Other companies took the opportunity to unveil new payment solutions. Dye & Durham introduced an automated error-correction tool for its CANACT BillPay service. This first-of-its-kind feature digitizes the process of returning and tracing failed bill payments. By automating error resolution, it shrinks correction times from weeks to days and improves transparency for banks, billers and end customers. As Dye & Durham’s CEO noted, the tool is “a major step forward in modernizing Canada’s bill payment infrastructure”. Berkeley Payment Solutions of Toronto announced that it has completed a migration of its card-processing infrastructure to a new platform from Episode Six. According to the firms, this partnership enabled Berkeley to carry out a large-scale migration in under five months – a record pace that “sets a new standard for speed and scale” in modern card processing. Berkeley’s CEO Lawrence Tepperman said the flexible new platform will let the company scale into new markets and launch products more quickly. Lastly, Paramount Commerce announced a strategic integration with BMO Bank.
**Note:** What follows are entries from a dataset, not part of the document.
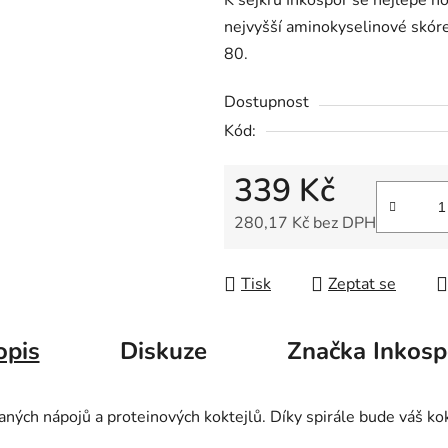
K šejkru Inkospor se nejlépe ho
nejvyšší aminokyselinové skóre
80.
Dostupnost
Kód:
339 Kč
280,17 Kč bez DPH
Měrná cena:
Tisk
Zeptat se
opis
Diskuze
Značka
Inkosp
haných nápojů a proteinových koktejlů. Díky spirále bude váš k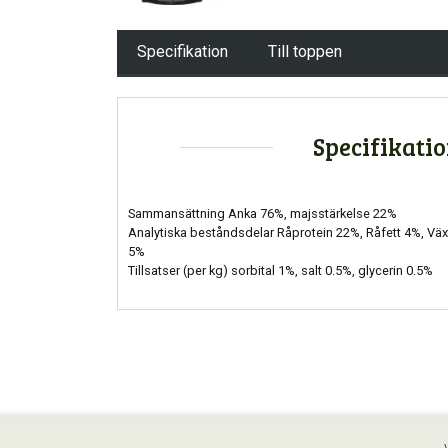
Specifikation
Till toppen
Specifikati
Sammansättning Anka 76%, majsstärkelse 22%
Analytiska beståndsdelar Råprotein 22%, Råfett 4%, Väx
5%
Tillsatser (per kg) sorbital 1%, salt 0.5%, glycerin 0.5%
Paramount will leverage BMO’s banking APIs to process pay-by-bank transactions on behalf of its merchants. By tapping into BMO’s infrastructure, Paramount plans to streamline operations, enhance real-time reporting and lower costs, delivering “a faster, more secure” payment experience for merchants and consumers. Both Paramount’s COO and BMO executives emphasized that the collaboration delivers smarter payment flows built to scale with industry demand. 

By closing time on May 8, the media noted, the Summit had generated a clear sense of momentum for Canada’s payments transformation. Delegates left with detailed technical roadmaps and new product announcements on the table. The final Deep Dive and panel sessions reiterated that the next phase of Canada’s payment evolution – from launch of the RTR to enhancing fraud defenses – will require both cutting-edge technology and broad cooperation. In a market where payments move almost $100 trillion annually, the Summit’s message was that innovation must be a team sport. As one delegate summed up, 2025’s conference made it clear that only by innovating together and transforming our shared infrastructure can Canada’s payments system rise to meet future challenges.